Amid the coronavirus outbreak, it’s easy to forget that we’re heading into British Summer Time.
The clocks go forward one hour this weekend.
Most mobile phones and electronic devices will do this automatically, but it’s worth checking if you’ve got something important on on Sunday morning (such as picking up your copy of The Sunday Post!)
As many have pointed out, this does theoretically mean one less hour spent in isolation.
So wind forward your clocks at 1am on Sunday 29 March and get set for British Summer Time.
When it started
The UK first moved its clocks forward in April 1916, having seen Germany do the same a month earlier.

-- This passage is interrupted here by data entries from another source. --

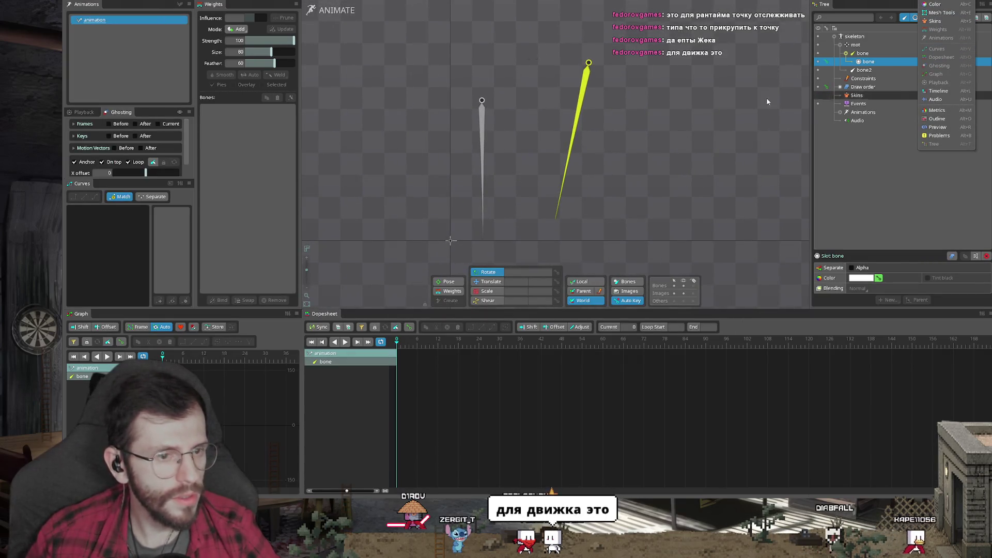
- Turn on previous-frame ghosting, key a rotation on bone, and show point markers
{"action": "left_click", "coordinate": [121, 125]}
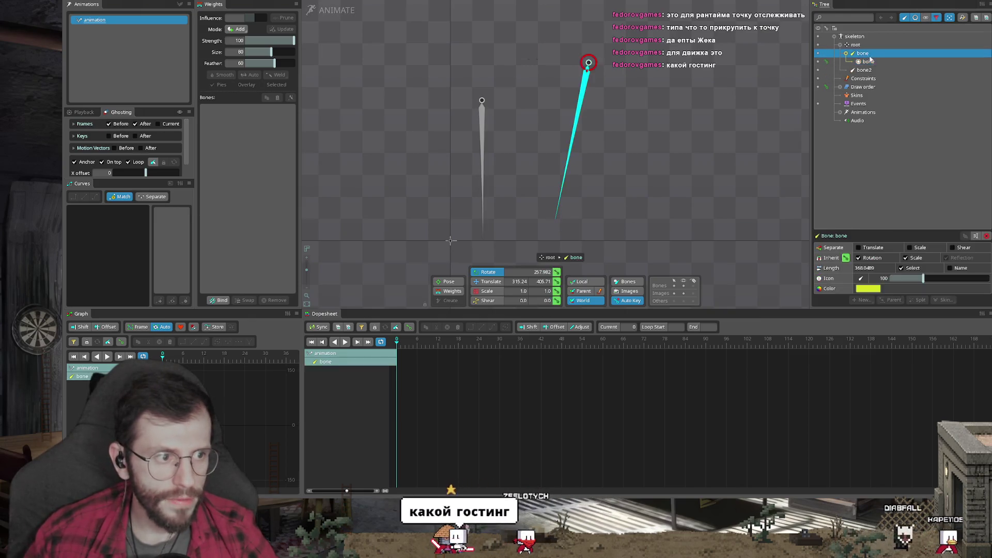
{"action": "scroll", "coordinate": [571, 73], "scroll_direction": "down", "scroll_amount": 1}
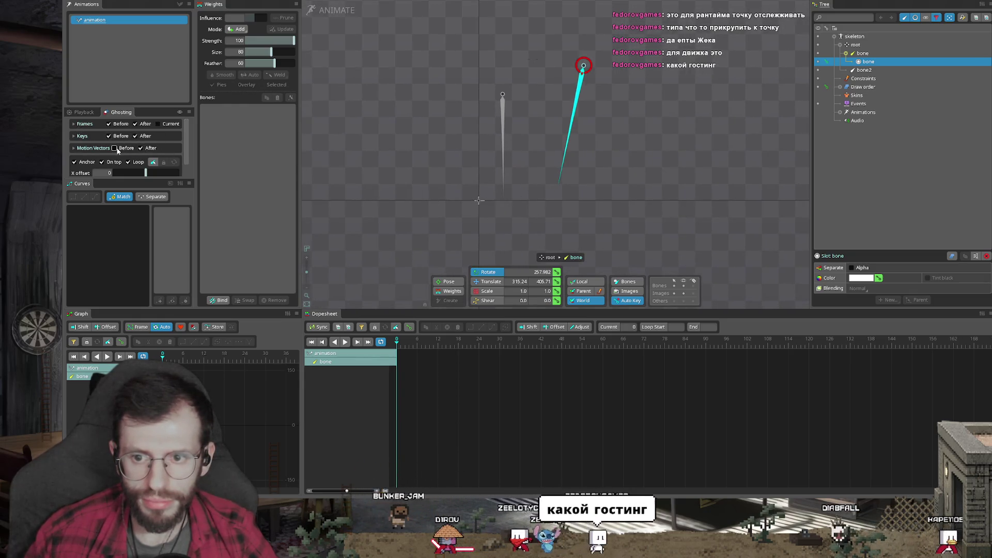
{"action": "scroll", "coordinate": [141, 129], "scroll_direction": "down", "scroll_amount": 1}
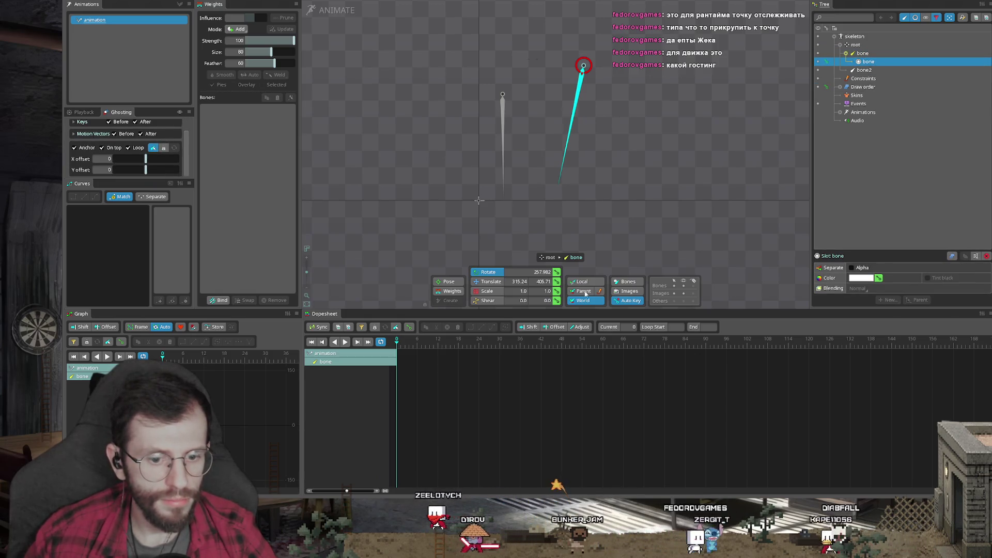
{"action": "left_click_drag", "start_coordinate": [679, 223], "coordinate": [572, 198]}
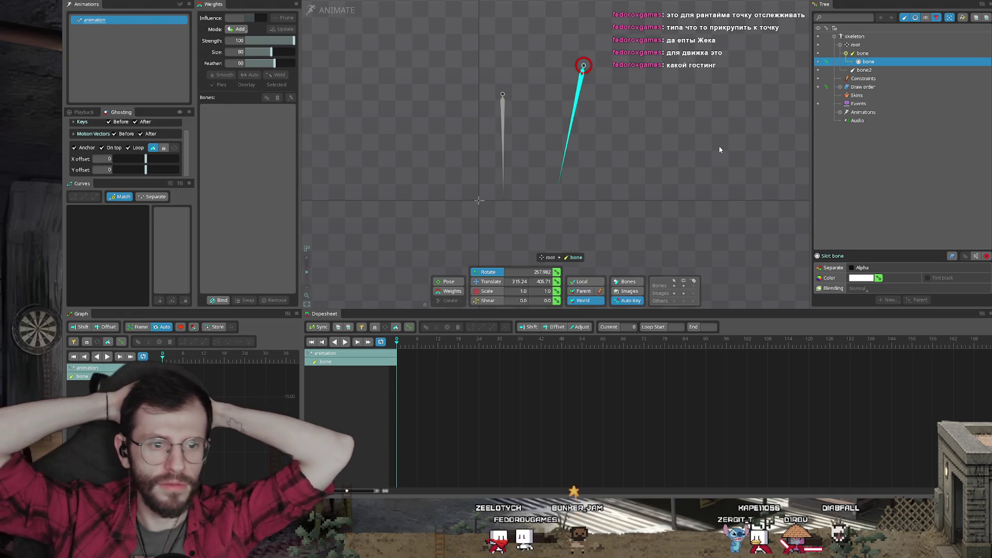
{"action": "left_click", "coordinate": [684, 301]}
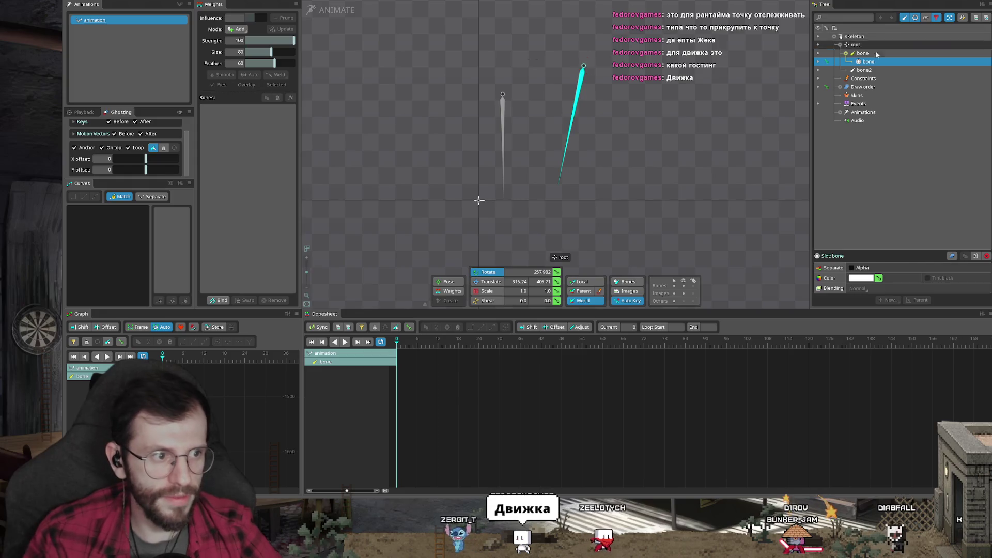
- Delete the point slot, bone, and bone2, confirming each, then bring Steam forward
{"action": "key", "text": "Delete"}
{"action": "key", "text": "Return"}
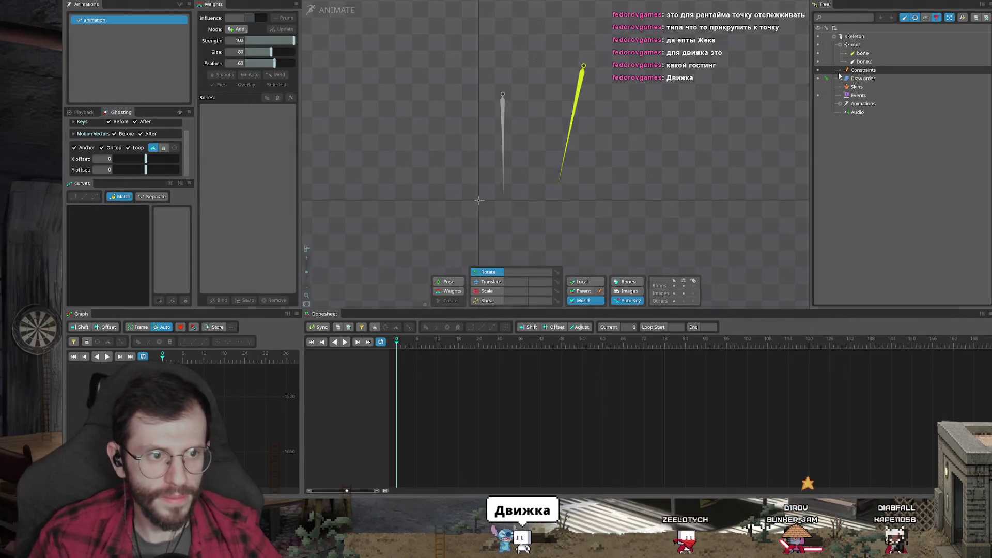
{"action": "scroll", "coordinate": [562, 176], "scroll_direction": "up", "scroll_amount": 1}
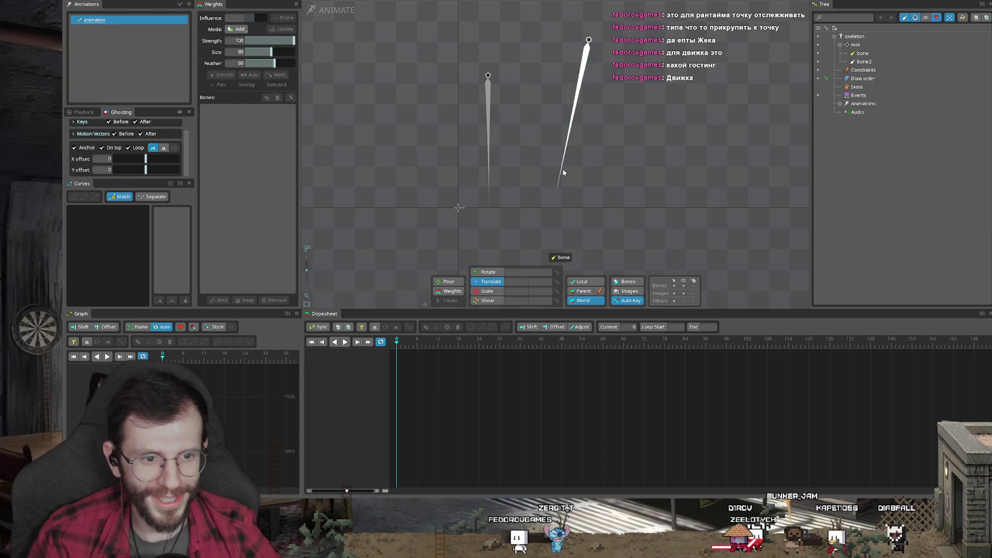
{"action": "left_click", "coordinate": [539, 176]}
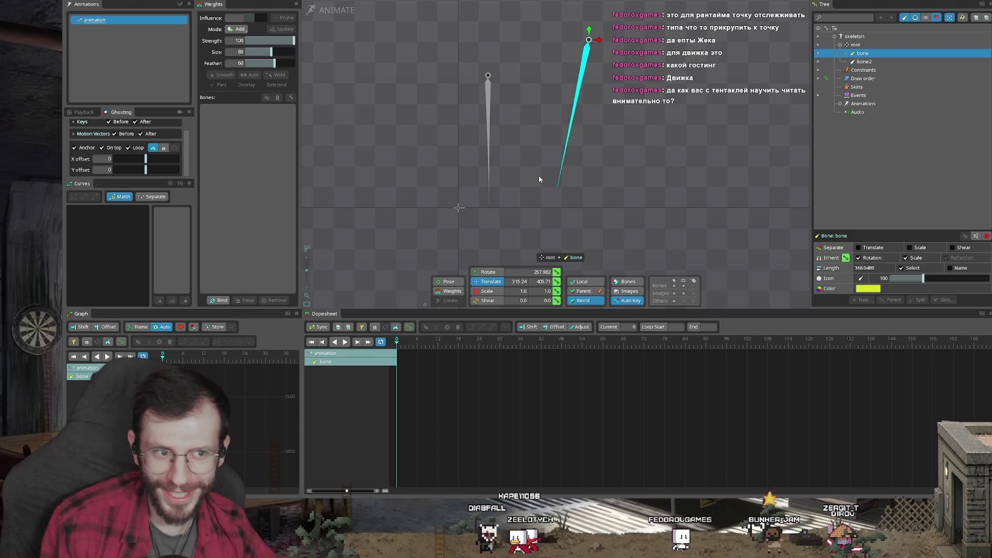
{"action": "scroll", "coordinate": [418, 136], "scroll_direction": "down", "scroll_amount": 2}
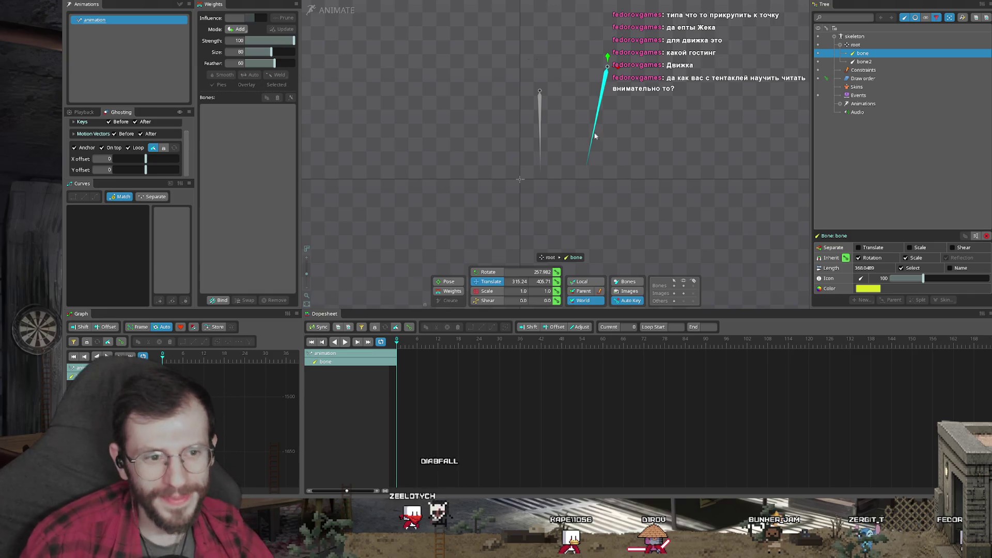
{"action": "key", "text": "Delete"}
{"action": "key", "text": "Return"}
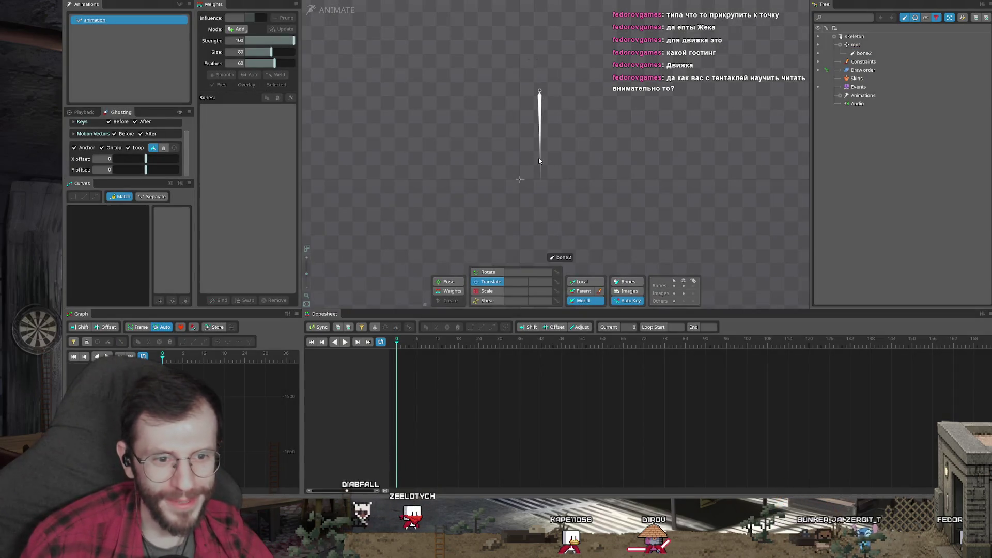
{"action": "left_click", "coordinate": [539, 159]}
{"action": "key", "text": "Delete"}
{"action": "key", "text": "Return"}
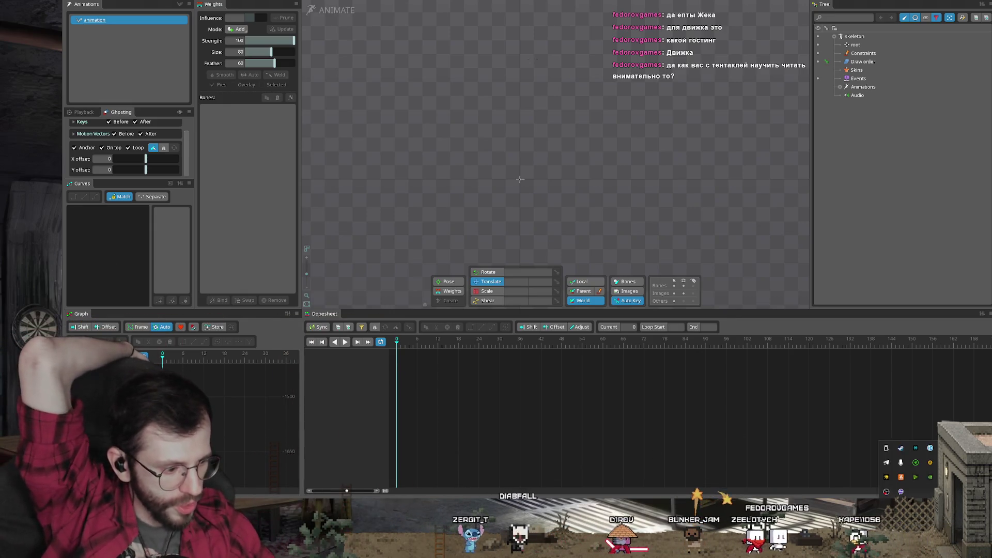
{"action": "left_click", "coordinate": [900, 448]}
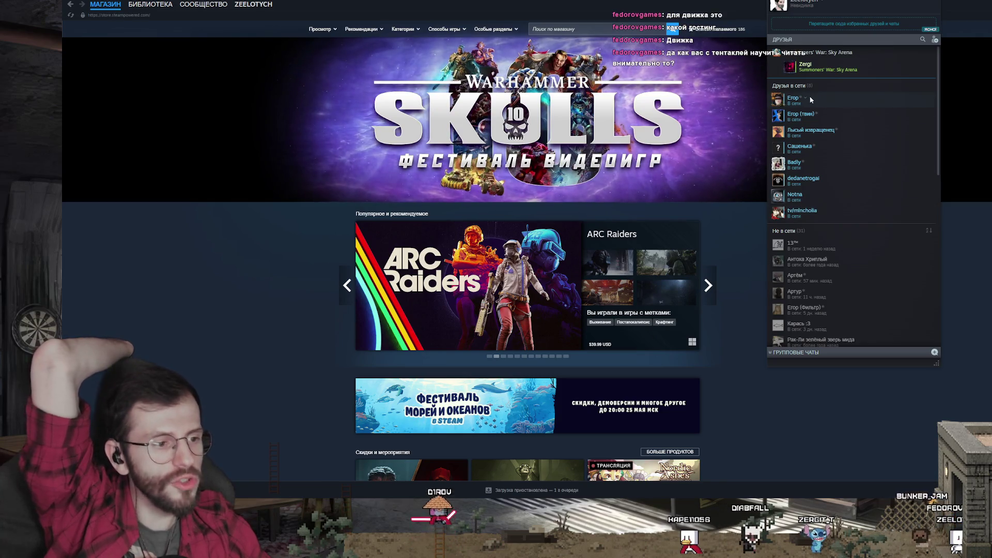
- Scroll through the Steam store front page, then Alt+Tab back to Spine
{"action": "left_click", "coordinate": [806, 397]}
{"action": "scroll", "coordinate": [801, 388], "scroll_direction": "down", "scroll_amount": 4}
{"action": "scroll", "coordinate": [799, 383], "scroll_direction": "up", "scroll_amount": 4}
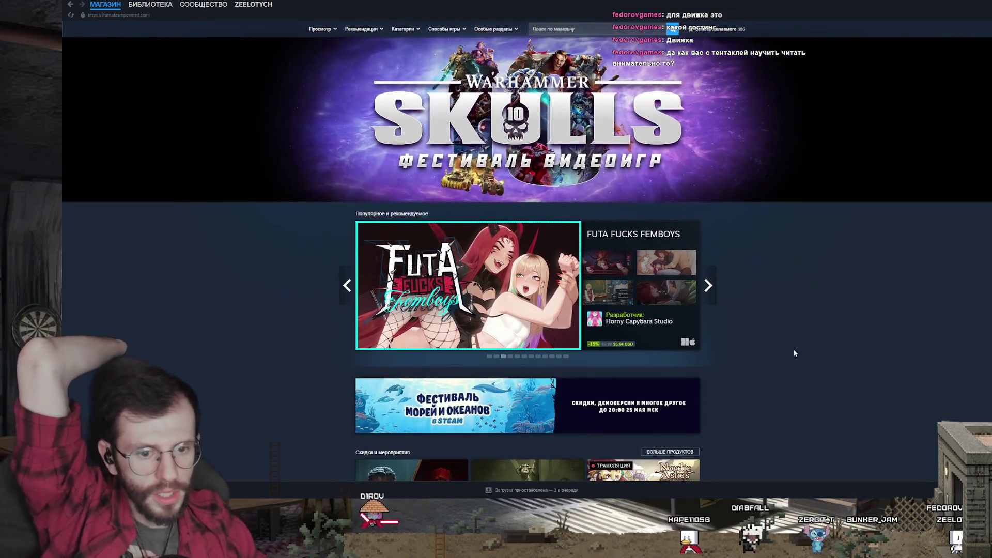
{"action": "scroll", "coordinate": [731, 312], "scroll_direction": "down", "scroll_amount": 3}
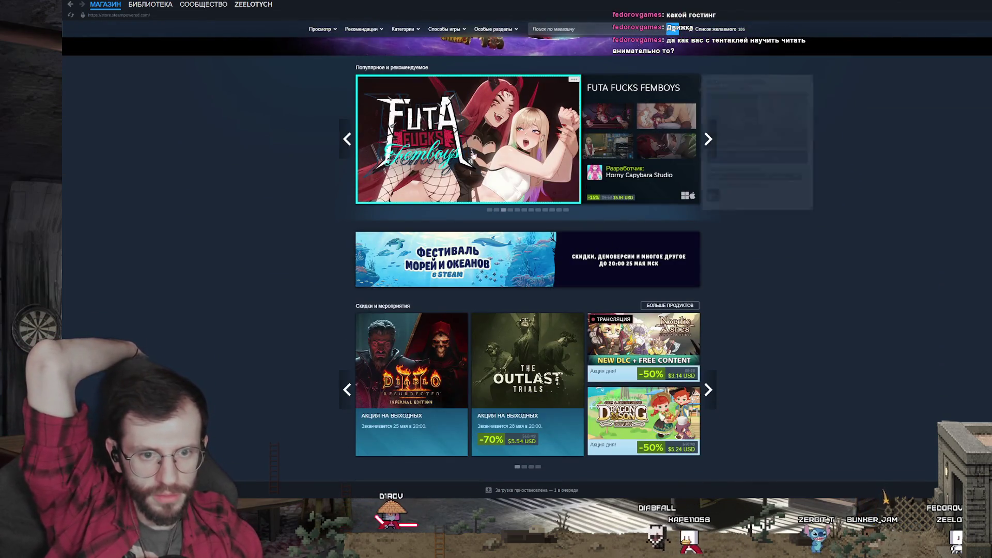
{"action": "scroll", "coordinate": [744, 310], "scroll_direction": "down", "scroll_amount": 7}
{"action": "scroll", "coordinate": [747, 310], "scroll_direction": "down", "scroll_amount": 4}
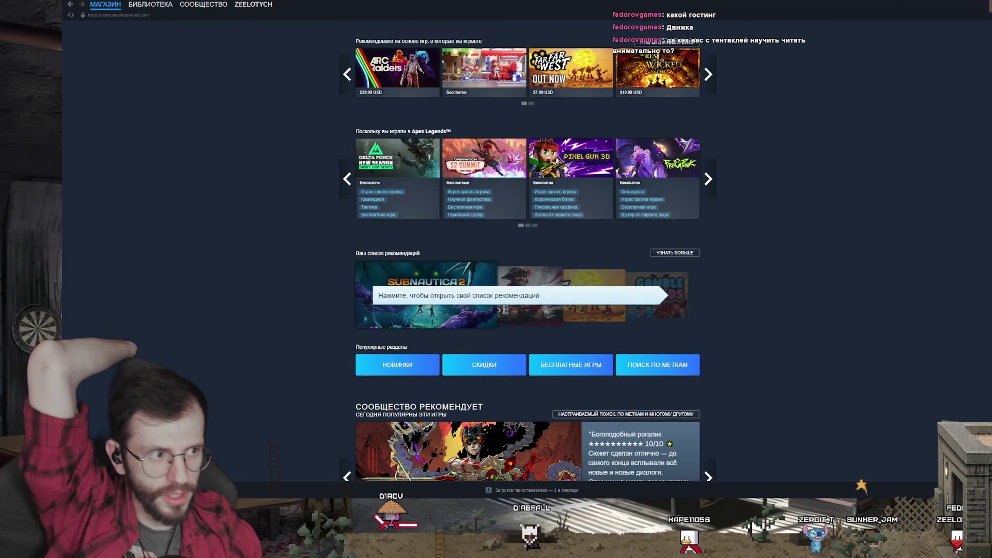
{"action": "key", "text": "alt+Tab"}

World War I was underway by this point, and it was argued that the scheme would help reduce coal consumption at a time where supplies were needed for the war effort.
October 1 1916 was the first time the clocks went backwards or, as many clocks didn’t wind that way, 11 hours forwards!
The practice continued from then on.
The man who thought it all up
William Willet was the biggest champion of the changes back in the early 1900s.
He wrote ‘The Waste of Daylight’, a pamphlet on how he thought people should start their days earlier and not waste valuable hours of light.
The cover said his thoughts were backed up by the ‘Opinions of Eminent Men, The Press etc’…
Willet devised a plan where time would be advanced by four 20-minute increments during April, then reversed in the same way in September.
After years of campaigning for change, he died the year before Parliament finally introduced BST.
Fittingly, Willet’s great-great grandson is Coldplay’s lead singer Chris Martin, who had a song called Clocks.